# Datasets for Experiments on Link Analysis Ranking Algorithms

In the following table you can access and download the datasets on which the experiments were performed (click here to learn the difference between the different categories). For each query there are four files: nodes, adjacency matrix, and adjacency list, and inverted adjacency list. Following the table there is a short explanation about each file.

The Nodes file: The file nodes.txt is formatted as follows. First there is an entry that gives the number of pages in the graph. Then there is a list of the page entries. An example of a page entry is the following

34 (67) [R]
http://www.ece.wpi.edu/~jinlee/events/wave/sld024.htm
Accuracy & Computational Complexity
0 1

The first number is the page id, a unique indetifier for each page. The second number is an id assigned to the page, when it is first entered in the base set (this can be ignored). The character associated with each page describes the type of the page. The character R is for the pages in the Root set, the character O is for the pages that are pointed to by a page in the page set, and character I is for the pages that point to a page in the root set. The following line is the http address of the page, and the next the title of the page. The two numbers in the last line are the in and out degree of the node.

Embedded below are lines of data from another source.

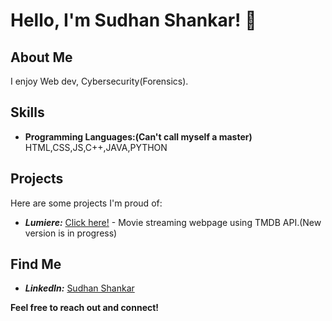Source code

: # Hello, I'm Sudhan Shankar! 👋

## About Me
I enjoy Web dev, Cybersecurity(Forensics).

## Skills
- **Programming Languages:(Can't call myself a master)**
HTML,CSS,JS,C++,JAVA,PYTHON

## Projects
Here are some projects I'm proud of:
- ***Lumiere:*** [Click here!](https://lumiere-tv.vercel.app/) - Movie streaming webpage using TMDB API.(New version is in progress)

## Find Me
- ***LinkedIn:*** [Sudhan Shankar](https://www.linkedin.com/in/sudhan-shankar-1710a529b?utm_source=share&utm_campaign=share_via&utm_content=profile&utm_medium=android_app)

**Feel free to reach out and connect!**

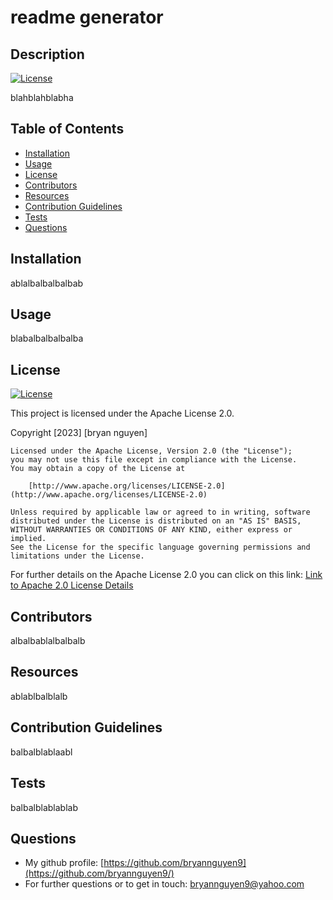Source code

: 
# readme generator

## Description
[![License](https://img.shields.io/badge/License-Apache_2.0-blue.svg)](http://www.apache.org/licenses/LICENSE-2.0)

blahblahblabha



## Table of Contents
- [Installation](#installation)
- [Usage](#usage)
- [License](#license)
- [Contributors](#contributors)
- [Resources](#resources)
- [Contribution Guidelines](#contribution-guidelines)
- [Tests](#tests)
- [Questions](#questions)

## Installation
ablalbalbalbalbab

## Usage
blabalbalbalbalba

## License
[![License](https://img.shields.io/badge/License-Apache_2.0-blue.svg)](http://www.apache.org/licenses/LICENSE-2.0)

This project is licensed under the Apache License 2.0.

Copyright [2023] [bryan nguyen]

    Licensed under the Apache License, Version 2.0 (the "License");
    you may not use this file except in compliance with the License.
    You may obtain a copy of the License at
 
        [http://www.apache.org/licenses/LICENSE-2.0](http://www.apache.org/licenses/LICENSE-2.0)
 
    Unless required by applicable law or agreed to in writing, software
    distributed under the License is distributed on an "AS IS" BASIS,
    WITHOUT WARRANTIES OR CONDITIONS OF ANY KIND, either express or implied.
    See the License for the specific language governing permissions and
    limitations under the License.

For further details on the Apache License 2.0 you can click on this link: [Link to Apache 2.0 License Details](http://www.apache.org/licenses/LICENSE-2.0)


## Contributors
albalbablalbalbalb

## Resources
ablablbalblalb

## Contribution Guidelines
balbalblablaabl

## Tests
balbalblablablab

## Questions
* My github profile: [https://github.com/bryannguyen9](https://github.com/bryannguyen9/)
* For further questions or to get in touch: [bryannguyen9@yahoo.com](bryannguyen9@yahoo.com)
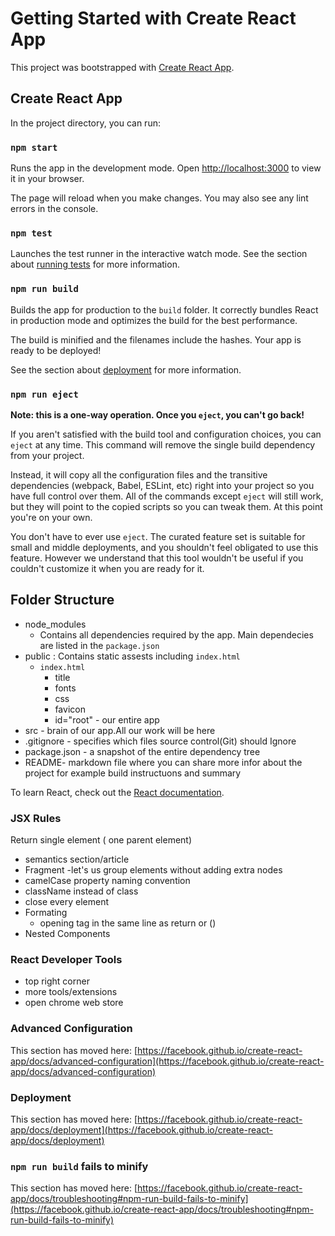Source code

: # Getting Started with Create React App

This project was bootstrapped with [Create React App](https://github.com/facebook/create-react-app).

## Create React App

In the project directory, you can run:

### `npm start`

Runs the app in the development mode.
Open [http://localhost:3000](http://localhost:3000) to view it in your browser.

The page will reload when you make changes.
You may also see any lint errors in the console.

### `npm test`

Launches the test runner in the interactive watch mode.
See the section about [running tests](https://facebook.github.io/create-react-app/docs/running-tests) for more information.

### `npm run build`

Builds the app for production to the `build` folder.
It correctly bundles React in production mode and optimizes the build for the best performance.

The build is minified and the filenames include the hashes.
Your app is ready to be deployed!

See the section about [deployment](https://facebook.github.io/create-react-app/docs/deployment) for more information.

### `npm run eject`

**Note: this is a one-way operation. Once you `eject`, you can't go back!**

If you aren't satisfied with the build tool and configuration choices, you can `eject` at any time. This command will remove the single build dependency from your project.

Instead, it will copy all the configuration files and the transitive dependencies (webpack, Babel, ESLint, etc) right into your project so you have full control over them. All of the commands except `eject` will still work, but they will point to the copied scripts so you can tweak them. At this point you're on your own.

You don't have to ever use `eject`. The curated feature set is suitable for small and middle deployments, and you shouldn't feel obligated to use this feature. However we understand that this tool wouldn't be useful if you couldn't customize it when you are ready for it.

## Folder Structure

- node_modules
  - Contains all  dependencies required  by the app. Main dependecies are listed  in the `package.json`
- public : Contains static assests including  `index.html`
  - `index.html`
    - title
    - fonts
    - css
    - favicon
    - id="root" - our entire app
- src - brain of our app.All our work will be here
- .gitignore - specifies   which files source control(Git) should Ignore
- package.json - a snapshot  of the entire dependency tree
- README- markdown file where you can  share more infor about the project for example  build instructuons and summary

To learn React, check out the [React documentation](https://reactjs.org/).

### JSX Rules

Return  single element ( one parent element)

- semantics section/article
- Fragment -let's us group elements without adding  extra  nodes
- camelCase property naming convention
- className instead of class
- close  every element
- Formating
  - opening tag in the same  line as return  or ()
- Nested Components


### React Developer Tools

- top right corner
- more tools/extensions
- open chrome web store

### Advanced Configuration

This section has moved here: [https://facebook.github.io/create-react-app/docs/advanced-configuration](https://facebook.github.io/create-react-app/docs/advanced-configuration)

### Deployment

This section has moved here: [https://facebook.github.io/create-react-app/docs/deployment](https://facebook.github.io/create-react-app/docs/deployment)

### `npm run build` fails to minify

This section has moved here: [https://facebook.github.io/create-react-app/docs/troubleshooting#npm-run-build-fails-to-minify](https://facebook.github.io/create-react-app/docs/troubleshooting#npm-run-build-fails-to-minify)
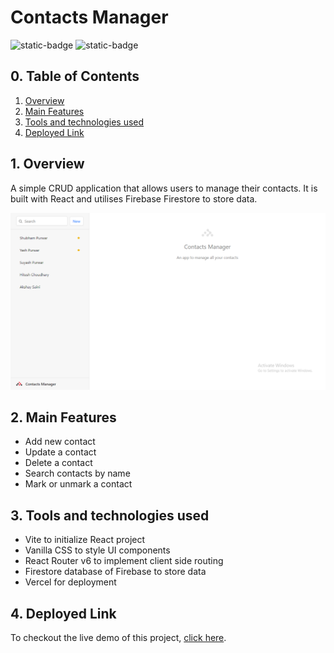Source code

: # Contacts Manager

![static-badge](https://img.shields.io/badge/built_with-love-red?style=for-the-badge)
![static-badge](https://img.shields.io/badge/status-success-limegreen?style=for-the-badge)

## 0. Table of Contents

1. [Overview](#1-overview)
2. [Main Features](#2-main-features)
3. [Tools and technologies used](#3-tools-and-technologies-used)
4. [Deployed Link](#4-deployed-link)

## 1. Overview

A simple CRUD application that allows users to manage their contacts. It is built with React and utilises Firebase Firestore to store data.

![preview](./src/media/preview.png)

## 2. Main Features

- Add new contact
- Update a contact
- Delete a contact
- Search contacts by name
- Mark or unmark a contact

## 3. Tools and technologies used

- Vite to initialize React project
- Vanilla CSS to style UI components
- React Router v6 to implement client side routing
- Firestore database of Firebase to store data
- Vercel for deployment

## 4. Deployed Link

To checkout the live demo of this project, [click here](https://contacts-manager-gamma.vercel.app/).
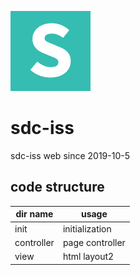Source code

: ![GitHub Logo](images/logo.png)
# sdc-iss
sdc-iss web
since 2019-10-5

## code structure
dir name | usage
--- | ---
init | initialization
controller | page controller
view | html layout2

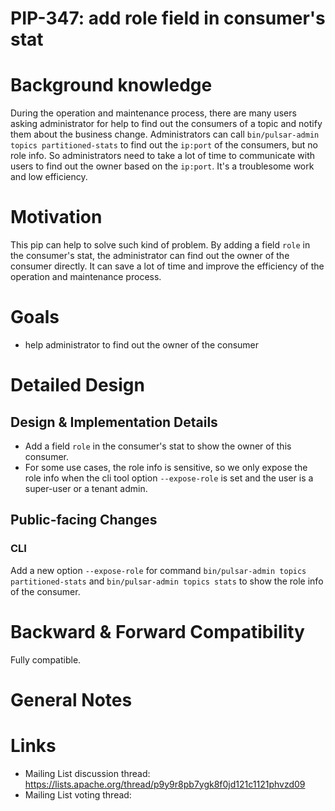 
# PIP-347: add role field in consumer's stat

# Background knowledge

During the operation and maintenance process, there are many users asking administrator for help to find out the consumers of a topic and notify them about the business change.
Administrators can call `bin/pulsar-admin topics partitioned-stats` to find out the `ip:port` of the consumers, but no role info. So administrators need to take a lot of time to
communicate with users to find out the owner based on the `ip:port`. It's a troublesome work and low efficiency.

# Motivation

This pip can help to solve such kind of problem. By adding a field `role` in the consumer's stat, the administrator can find out the owner of the consumer directly. 
It can save a lot of time and improve the efficiency of the operation and maintenance process.

# Goals

- help administrator to find out the owner of the consumer

# Detailed Design

## Design & Implementation Details
- Add a field `role` in the consumer's stat to show the owner of this consumer.
- For some use cases, the role info is sensitive, so we only expose the role info when the cli tool option `--expose-role` is set
  and the user is a super-user or a tenant admin.

## Public-facing Changes

### CLI
Add a new option `--expose-role` for command `bin/pulsar-admin topics partitioned-stats` 
and `bin/pulsar-admin topics stats` to show the role info of the consumer.


# Backward & Forward Compatibility

Fully compatible.

# General Notes

# Links

<!--
Updated afterwards
-->
* Mailing List discussion thread: https://lists.apache.org/thread/p9y9r8pb7ygk8f0jd121c1121phvzd09
* Mailing List voting thread:
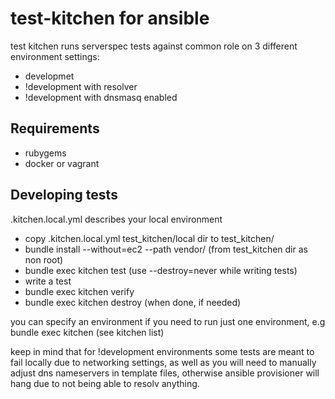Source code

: test-kitchen for ansible
=========
test kitchen runs serverspec tests against common role on 3 different environment settings:

- developmet
- !development with resolver
- !development with dnsmasq enabled

Requirements
------------------
- rubygems
- docker or vagrant

Developing tests
------------
.kitchen.local.yml describes your local environment

- copy .kitchen.local.yml test_kitchen/local dir to test_kitchen/
- bundle install --without=ec2 --path vendor/ (from test_kitchen dir as non root)
- bundle exec kitchen test (use --destroy=never while writing tests)
- write a test
- bundle exec kitchen verify
- bundle exec kitchen destroy (when done, if needed)

you can specify an environment if you need to run just one environment, e.g bundle exec kitchen <command> <env> (see kitchen list)

keep in mind that for !development environments some tests are meant to fail locally due to networking settings, as well as you will need to manually adjust dns nameservers in template files, otherwise ansible provisioner will hang due to not being able to resolv anything.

The Adjancency Matrix file: Stores the adjacency matrix of the undelying graph of the pages. The (i,j) entry of the matrix is 1 if there is a link from page with id i to page with id j, and zero otherwise.

The Adjancency List file: Stores the adjacency list of the undelying graph of the pages. Each entry of the list is in the form

pid: pid1,pid2,.....,pidN,-1

which means that the page with id pid, points to the pages with ids pid1,pid2,.....,pidN.

The Inverted Adjancency List file: Stores the inverted adjacency list of the undelying graph of the pages. Each entry of the list is in the form

pid: pid1,pid2,.....,pidN,-1

which means that the page with id pid, is pointed to by the pages with ids pid1,pid2,.....,pidN.